Tuesday, 23 September 2008

The Iron Laws of Supply And Demand

From today's Metro:

Demand for rented accommodation has soared by two-thirds during the past year and is the strongest 'for decades'. The number of leases taken out during August was 65 per cent higher than in the same month last year... the strong demand for rented accommodation was not driving up rents, as the demand was being met by supply from sellers who had opted to let their home rather than accept a lower price for it in the current market... Latest figures from the Bank of England showed that the number of mortgages approved dropped by 71 per cent year-on-year during July.

As I have been saying for decades, rent levels are the most stable factor in the housing market; they are the Maypole around which everything else dances*. You can arrive at this conclusion by applying commonsense or observing what actually happens (as above); or you can apply economic theory that rents are a normal good, i.e. they rise in line with incomes, but this economic theory in turn is derived by observing hard facts and applying logic.

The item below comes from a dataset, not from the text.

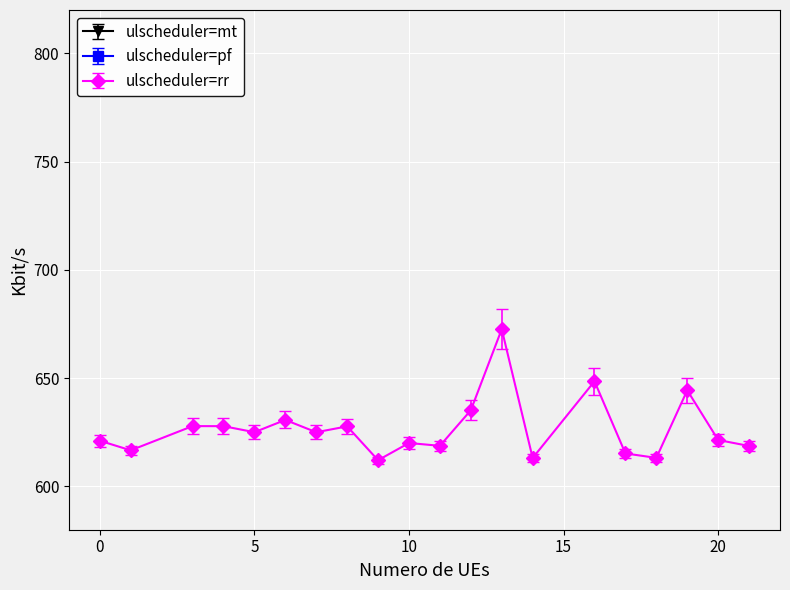

True or false: ulscheduler=rr has more than 1 interior local peaks.

True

* In the long run, the cost of renting or buying the same property with a mortgage will be much the same, give or take 10% either way. In times of easy credit and low interest rates, the notional 'value' of the property increases disproportionately, leading to a bubble mentality. In a few years' time we will look back at the house price boom of the years 2001 to 2007 and file it in the same drawer as 'Tulip Bulbs' or 'dotcom shares'.

5 comments:

Anonymous said...

I think there is a difference between the dotcom bubble and the property bubble.

in a lot of ways the dotcom bubble was a pioneering bubble, trying to make gains with little information, as it was a brand new market.

The property bubble is much more a technocratic bubble, pseudo science, governance issues, and most importantly not learning lessons of the past, we should by now understand the property market.

So I am more forgiving of the dotcom bubble, and if you think about it, if the internet infrastructure was like it is today with broadband, back then, a lot of the ideas being hyped would have worked.

Mark Wadsworth said...

PB, agreed. That was just an example. In particular, nobody was forced to buy dotcom shares - only rich, stupid people fell for this, so it did not hurt the average little guy. Unlike the house price bubble/crash...

Thud said...

Give the market and people 5 years to recover and forget and it will be off we go again...they just can't help it.

DBC Reed said...

The tulip mania has got a bad nameIMO.The bulbs were a productive resource which, when planted, would over the seasons produce many little bulbs: unlike houses which deteriorate.

Paul Lockett said...

It's a very good point.

Thinking about it, rent is the cost of occupying a house now, whereas the purchase price of a house is the capitalised future rents, so a widening gap between rent and sale price is a sign of growing optimism about the growth of future rents.

Once that optimism begins to exceed reality, a burst property bubble is the only logical conclusion.